Exercise text:
'''

Hello! My R gives me an error:
Error: unexpected '>' in:
" Type = Type
) |>"

What can I do?

Upd: I changed |> to %>% and now it works

gocoyd · April 12, 2023, 7:01am

Hello! The thing is that you just delete one word before the type in the column Type, while I need to detect the word in the word Type, delete it from the list of types and remove everything before and including the type other than the one in the Type column. For example, your code will not work for this instance: "state polyclinic state adult hospital one". It will leave "adult hospital one", while I need "state adult hospital one"

nirgrahamuk · April 12, 2023, 7:44am

I dont understand what you want.

xvalda · April 12, 2023, 9:00am

Hi @gocoyd ,
Not sure it's the most elegant solution, but this should work:

library(tidyverse)
data <- tibble(Name = c("cure center state hospital","state polyclinic cure center","state hospital main dispancer","first hospital number one", "state polyclinic state adult hospital one"), 
       Type = c("hospital", "center", "dispancer", "hospital", "hospital"))
data %>% mutate(type_count = str_count(Name, "hospital|polyclinic|dispancer|center"), 
                type_other = str_extract(Name, setdiff(c("hospital", "center", "dispancer", "polyclinic") %>% paste0(collapse = "|"), Type)),
                `Name After` = case_when(
                  type_count == 1 ~ Name, 
                  TRUE ~ str_remove(Name, paste0(".*", type_other, "\\s")))
) %>% select(-c(type_count, type_other))

'''

Exercise brief:
According to the forum thread, what change made the original code work? The items that come next are separate material, unrelated to the forum thread.

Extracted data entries

'''

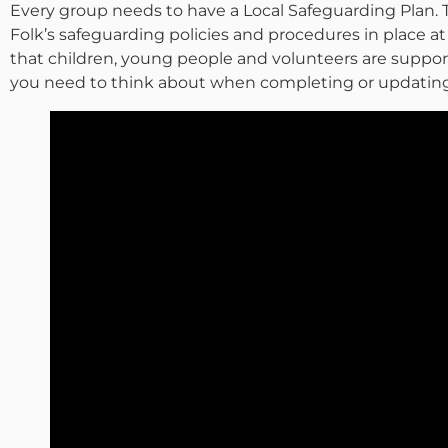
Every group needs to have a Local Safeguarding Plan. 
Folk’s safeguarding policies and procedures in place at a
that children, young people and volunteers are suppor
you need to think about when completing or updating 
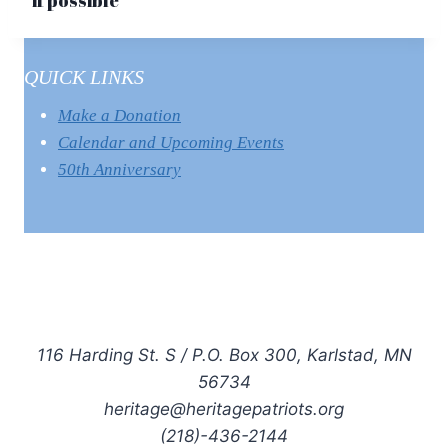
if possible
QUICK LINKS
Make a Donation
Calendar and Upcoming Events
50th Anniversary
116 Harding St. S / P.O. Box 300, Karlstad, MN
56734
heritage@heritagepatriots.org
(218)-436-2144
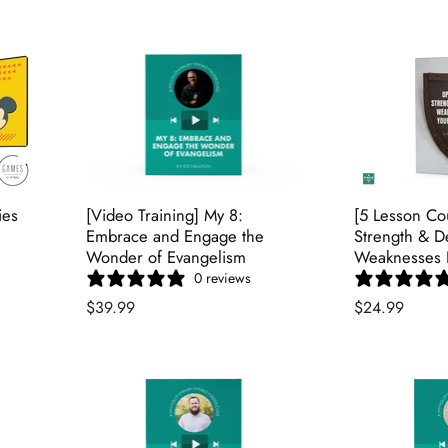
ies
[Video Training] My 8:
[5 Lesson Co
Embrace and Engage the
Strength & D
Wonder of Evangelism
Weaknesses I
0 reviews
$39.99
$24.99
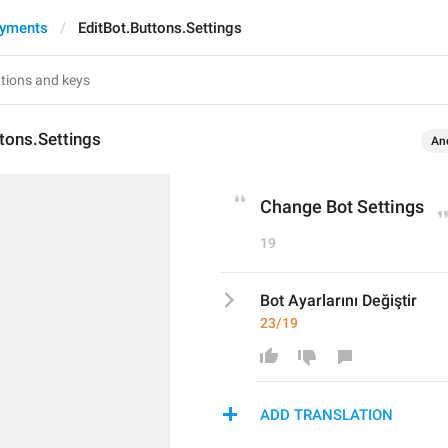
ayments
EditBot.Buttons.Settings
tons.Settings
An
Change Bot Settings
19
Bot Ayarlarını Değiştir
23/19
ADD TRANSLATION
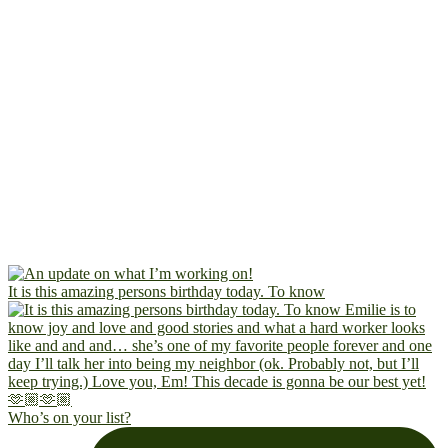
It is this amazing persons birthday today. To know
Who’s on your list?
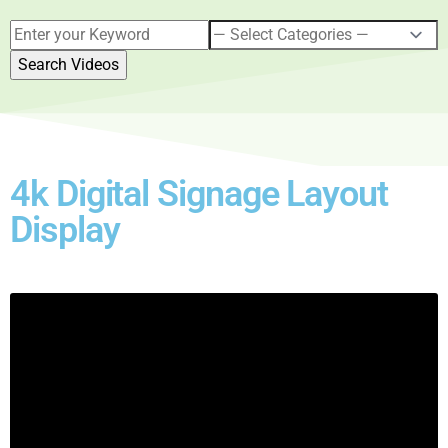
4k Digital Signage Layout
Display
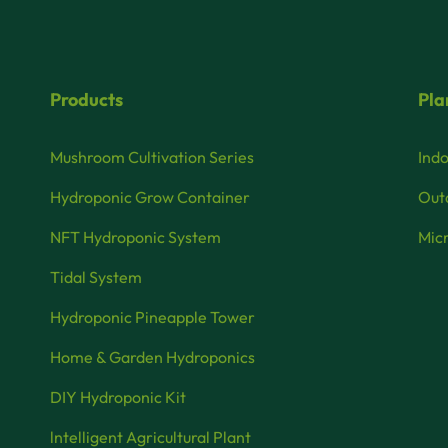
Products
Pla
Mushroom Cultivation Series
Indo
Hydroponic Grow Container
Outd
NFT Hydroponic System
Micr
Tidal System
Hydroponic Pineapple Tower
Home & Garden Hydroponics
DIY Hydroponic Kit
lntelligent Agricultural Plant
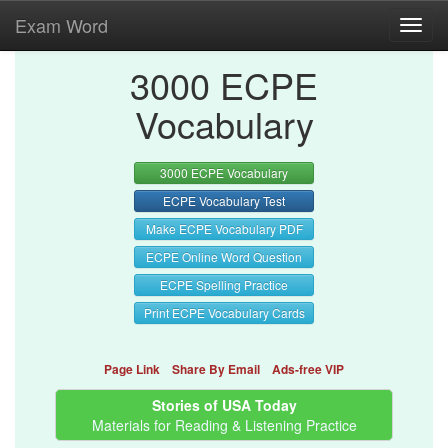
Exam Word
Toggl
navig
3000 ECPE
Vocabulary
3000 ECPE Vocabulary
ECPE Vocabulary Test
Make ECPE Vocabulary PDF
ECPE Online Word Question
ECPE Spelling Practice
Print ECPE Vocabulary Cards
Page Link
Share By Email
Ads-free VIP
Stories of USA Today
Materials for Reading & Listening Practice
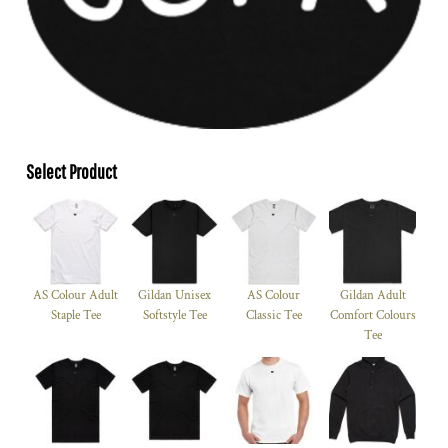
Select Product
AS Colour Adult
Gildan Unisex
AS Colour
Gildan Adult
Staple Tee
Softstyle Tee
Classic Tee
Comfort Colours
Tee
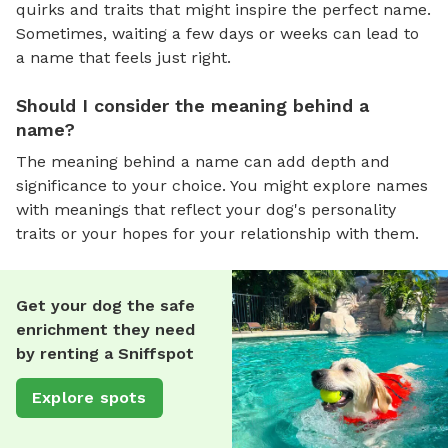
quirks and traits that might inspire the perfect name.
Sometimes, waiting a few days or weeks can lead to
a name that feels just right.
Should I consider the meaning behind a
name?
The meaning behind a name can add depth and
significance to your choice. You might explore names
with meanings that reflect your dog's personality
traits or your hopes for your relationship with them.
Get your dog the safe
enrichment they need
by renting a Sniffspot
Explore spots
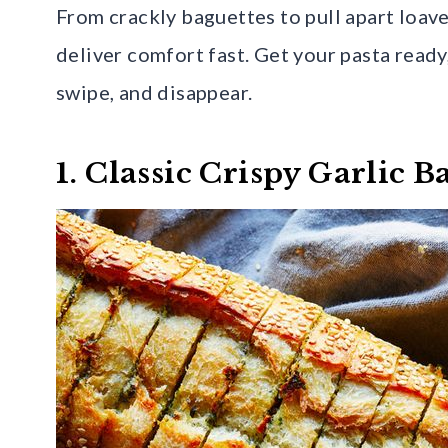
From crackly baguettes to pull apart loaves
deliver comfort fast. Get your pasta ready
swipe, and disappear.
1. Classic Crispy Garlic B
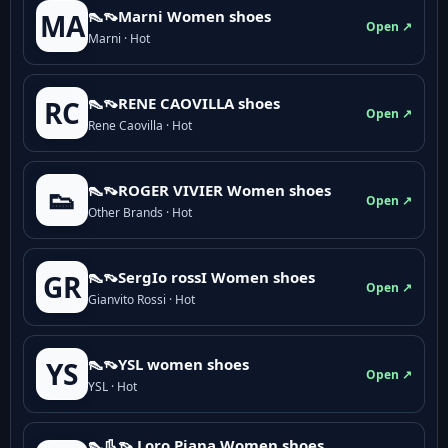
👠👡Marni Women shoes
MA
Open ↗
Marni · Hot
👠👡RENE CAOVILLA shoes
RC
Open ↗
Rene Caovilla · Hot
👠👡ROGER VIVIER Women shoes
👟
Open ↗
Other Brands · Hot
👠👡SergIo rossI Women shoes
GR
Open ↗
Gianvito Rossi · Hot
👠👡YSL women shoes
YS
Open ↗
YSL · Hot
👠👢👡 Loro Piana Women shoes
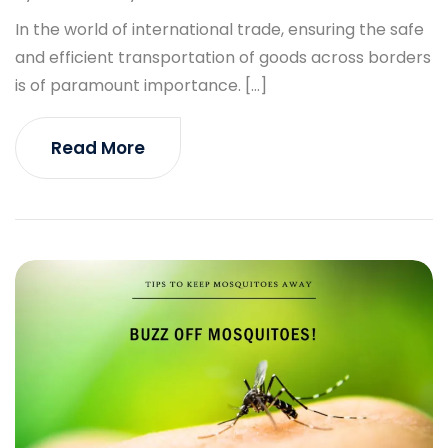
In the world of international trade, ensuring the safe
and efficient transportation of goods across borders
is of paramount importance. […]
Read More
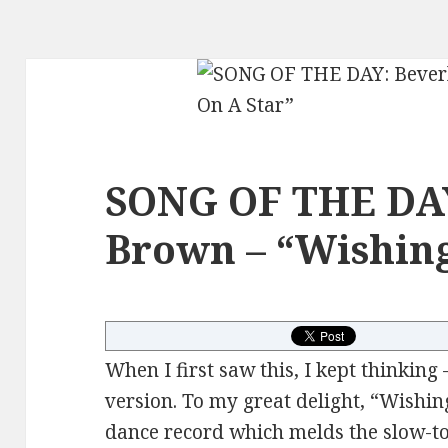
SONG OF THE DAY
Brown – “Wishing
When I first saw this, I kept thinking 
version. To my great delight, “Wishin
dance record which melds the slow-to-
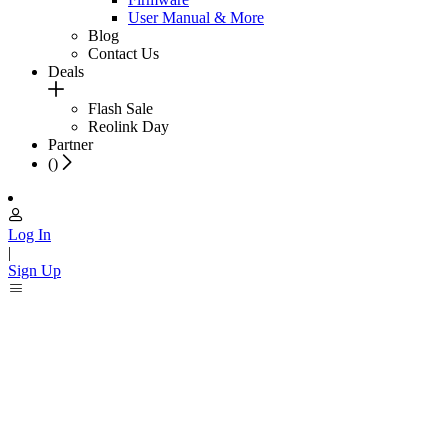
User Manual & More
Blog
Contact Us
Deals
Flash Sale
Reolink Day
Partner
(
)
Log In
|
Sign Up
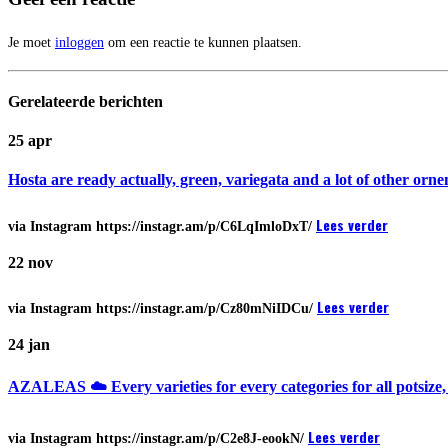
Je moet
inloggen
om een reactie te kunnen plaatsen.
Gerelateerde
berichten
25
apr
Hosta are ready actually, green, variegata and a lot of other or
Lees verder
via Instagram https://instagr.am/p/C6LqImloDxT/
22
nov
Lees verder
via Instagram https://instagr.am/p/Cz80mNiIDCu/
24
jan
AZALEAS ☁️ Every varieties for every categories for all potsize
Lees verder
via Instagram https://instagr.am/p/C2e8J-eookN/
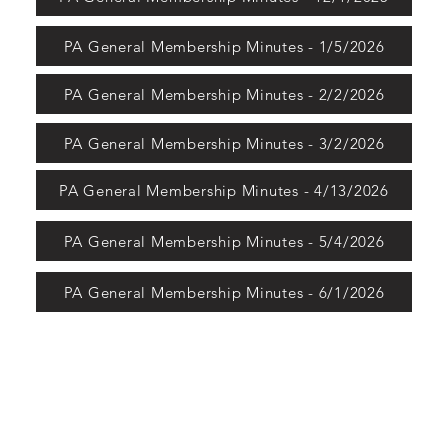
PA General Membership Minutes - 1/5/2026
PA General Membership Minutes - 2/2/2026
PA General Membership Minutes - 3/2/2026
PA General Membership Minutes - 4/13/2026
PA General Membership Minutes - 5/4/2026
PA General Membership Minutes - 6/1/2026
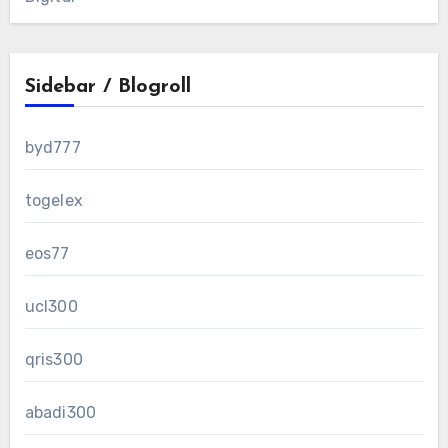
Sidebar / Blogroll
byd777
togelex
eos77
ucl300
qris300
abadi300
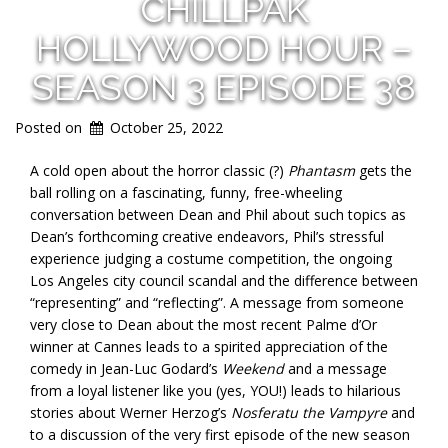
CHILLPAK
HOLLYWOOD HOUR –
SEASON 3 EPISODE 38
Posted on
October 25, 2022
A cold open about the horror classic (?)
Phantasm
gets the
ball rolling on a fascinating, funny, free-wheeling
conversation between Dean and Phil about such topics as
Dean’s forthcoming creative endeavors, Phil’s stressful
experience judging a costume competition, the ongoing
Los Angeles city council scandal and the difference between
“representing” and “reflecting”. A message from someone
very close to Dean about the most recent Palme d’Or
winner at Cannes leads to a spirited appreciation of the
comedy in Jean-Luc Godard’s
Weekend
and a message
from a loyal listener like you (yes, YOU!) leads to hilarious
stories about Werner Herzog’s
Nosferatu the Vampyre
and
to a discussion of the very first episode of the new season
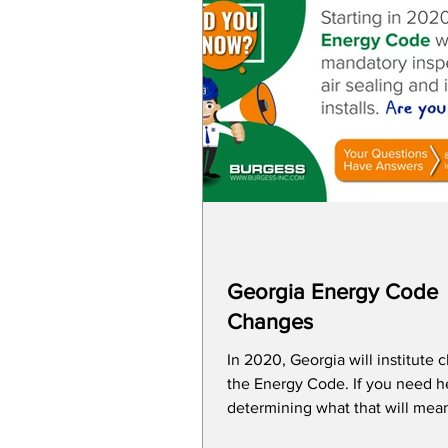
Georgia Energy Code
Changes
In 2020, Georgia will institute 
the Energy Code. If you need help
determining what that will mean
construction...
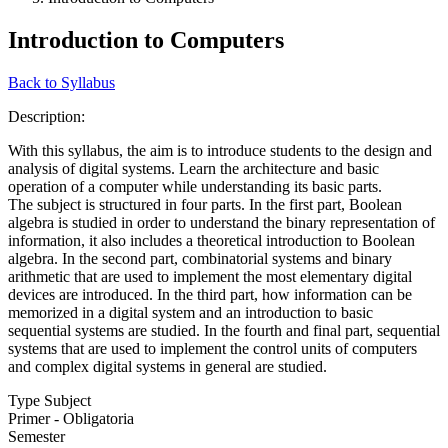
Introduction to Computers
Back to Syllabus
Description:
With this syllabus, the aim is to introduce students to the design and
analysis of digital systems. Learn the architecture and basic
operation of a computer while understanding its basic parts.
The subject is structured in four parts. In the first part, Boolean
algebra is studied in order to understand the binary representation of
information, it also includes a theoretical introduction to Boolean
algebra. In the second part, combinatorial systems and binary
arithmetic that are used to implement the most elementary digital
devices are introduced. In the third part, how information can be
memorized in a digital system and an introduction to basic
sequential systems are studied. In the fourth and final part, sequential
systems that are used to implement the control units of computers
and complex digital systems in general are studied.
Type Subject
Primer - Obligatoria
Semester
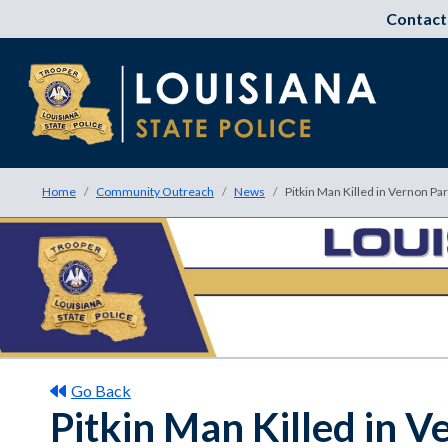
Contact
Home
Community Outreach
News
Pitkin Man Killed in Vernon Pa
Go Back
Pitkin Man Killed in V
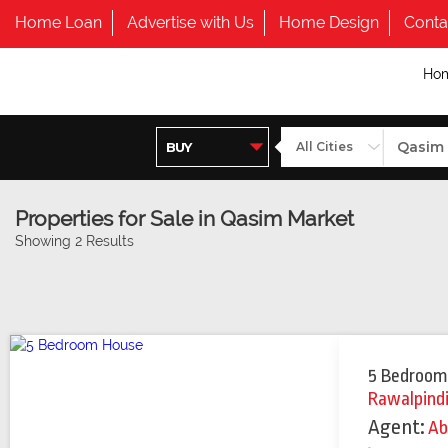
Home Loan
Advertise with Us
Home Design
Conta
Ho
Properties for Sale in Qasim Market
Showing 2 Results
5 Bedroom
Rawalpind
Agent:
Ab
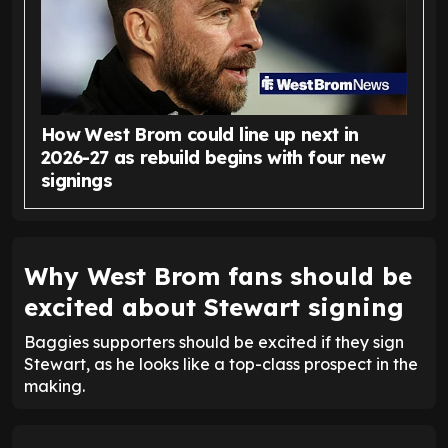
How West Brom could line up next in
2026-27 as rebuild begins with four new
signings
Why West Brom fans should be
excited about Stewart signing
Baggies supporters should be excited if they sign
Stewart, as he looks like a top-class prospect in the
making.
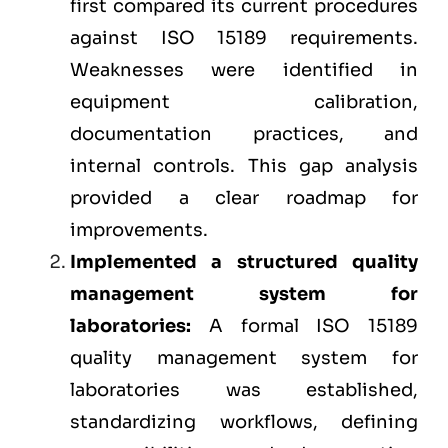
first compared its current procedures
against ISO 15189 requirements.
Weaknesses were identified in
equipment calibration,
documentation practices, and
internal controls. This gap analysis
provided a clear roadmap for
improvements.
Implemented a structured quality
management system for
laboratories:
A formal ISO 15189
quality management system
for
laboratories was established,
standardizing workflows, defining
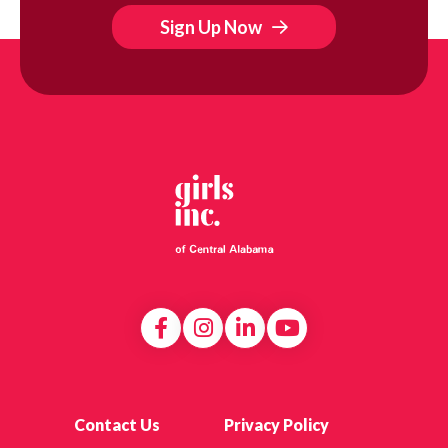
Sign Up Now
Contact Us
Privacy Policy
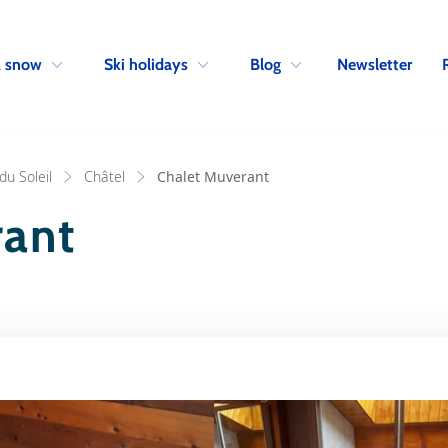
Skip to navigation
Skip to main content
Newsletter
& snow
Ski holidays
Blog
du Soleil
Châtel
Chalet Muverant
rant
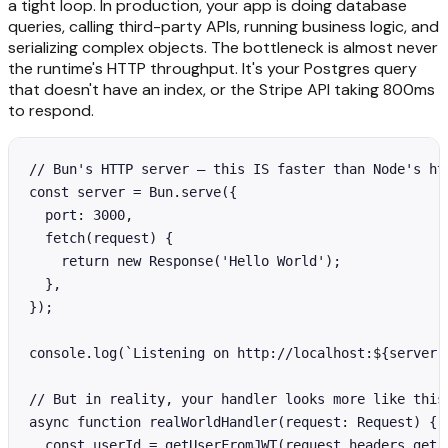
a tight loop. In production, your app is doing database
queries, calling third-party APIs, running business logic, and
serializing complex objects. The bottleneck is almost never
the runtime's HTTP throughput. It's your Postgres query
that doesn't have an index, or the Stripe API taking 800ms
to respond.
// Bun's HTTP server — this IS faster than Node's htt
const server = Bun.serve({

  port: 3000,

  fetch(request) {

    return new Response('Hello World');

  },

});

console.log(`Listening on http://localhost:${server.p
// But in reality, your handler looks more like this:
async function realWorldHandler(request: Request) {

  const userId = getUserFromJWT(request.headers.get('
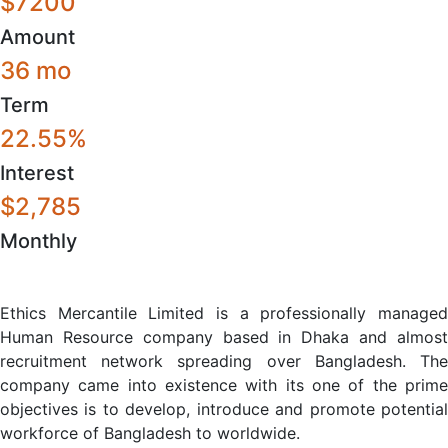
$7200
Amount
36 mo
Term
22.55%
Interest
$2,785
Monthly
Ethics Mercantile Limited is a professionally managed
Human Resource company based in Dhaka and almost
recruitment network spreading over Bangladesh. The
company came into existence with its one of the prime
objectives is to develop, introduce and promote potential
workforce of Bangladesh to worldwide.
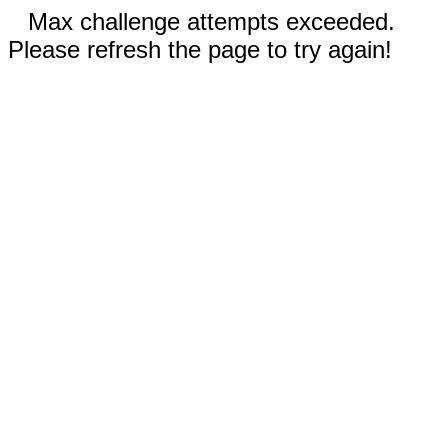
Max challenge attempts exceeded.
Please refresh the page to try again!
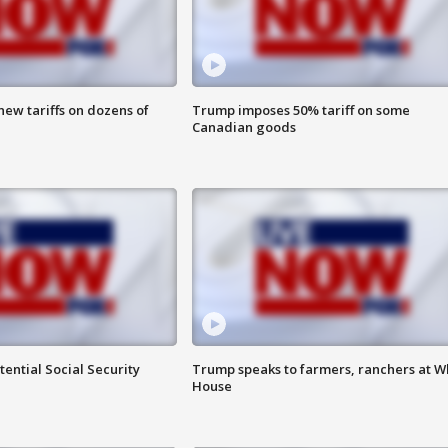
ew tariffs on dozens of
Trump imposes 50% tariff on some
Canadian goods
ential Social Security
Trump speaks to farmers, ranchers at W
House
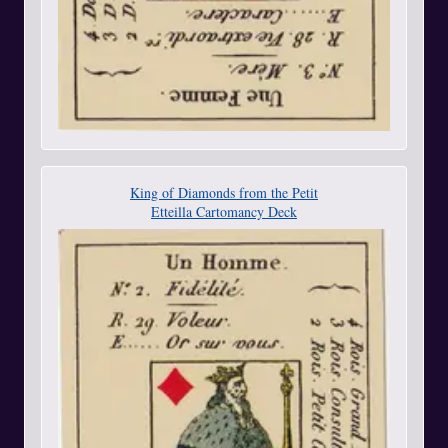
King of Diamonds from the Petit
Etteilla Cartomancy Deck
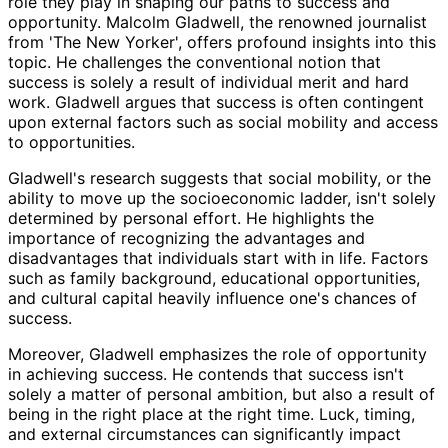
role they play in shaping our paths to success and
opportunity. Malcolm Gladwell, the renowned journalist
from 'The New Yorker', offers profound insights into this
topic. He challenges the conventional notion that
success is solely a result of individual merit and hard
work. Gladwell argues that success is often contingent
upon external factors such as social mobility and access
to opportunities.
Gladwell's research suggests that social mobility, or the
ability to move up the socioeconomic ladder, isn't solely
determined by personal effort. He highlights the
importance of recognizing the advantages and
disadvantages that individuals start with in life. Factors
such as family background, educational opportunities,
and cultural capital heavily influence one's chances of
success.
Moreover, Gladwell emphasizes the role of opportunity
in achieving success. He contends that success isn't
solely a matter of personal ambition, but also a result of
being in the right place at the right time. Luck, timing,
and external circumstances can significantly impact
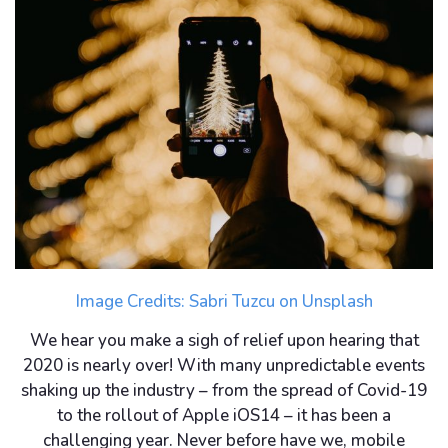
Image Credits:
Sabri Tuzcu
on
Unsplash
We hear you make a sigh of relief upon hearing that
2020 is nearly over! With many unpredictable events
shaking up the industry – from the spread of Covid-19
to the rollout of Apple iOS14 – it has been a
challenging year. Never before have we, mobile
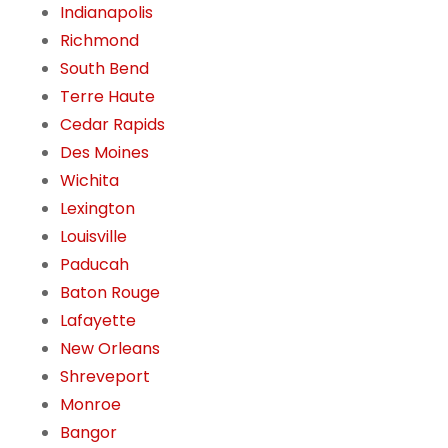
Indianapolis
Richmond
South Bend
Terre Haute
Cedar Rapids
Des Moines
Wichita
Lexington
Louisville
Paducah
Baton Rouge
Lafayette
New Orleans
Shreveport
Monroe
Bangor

'''

Task output:
Changing |> to %>%.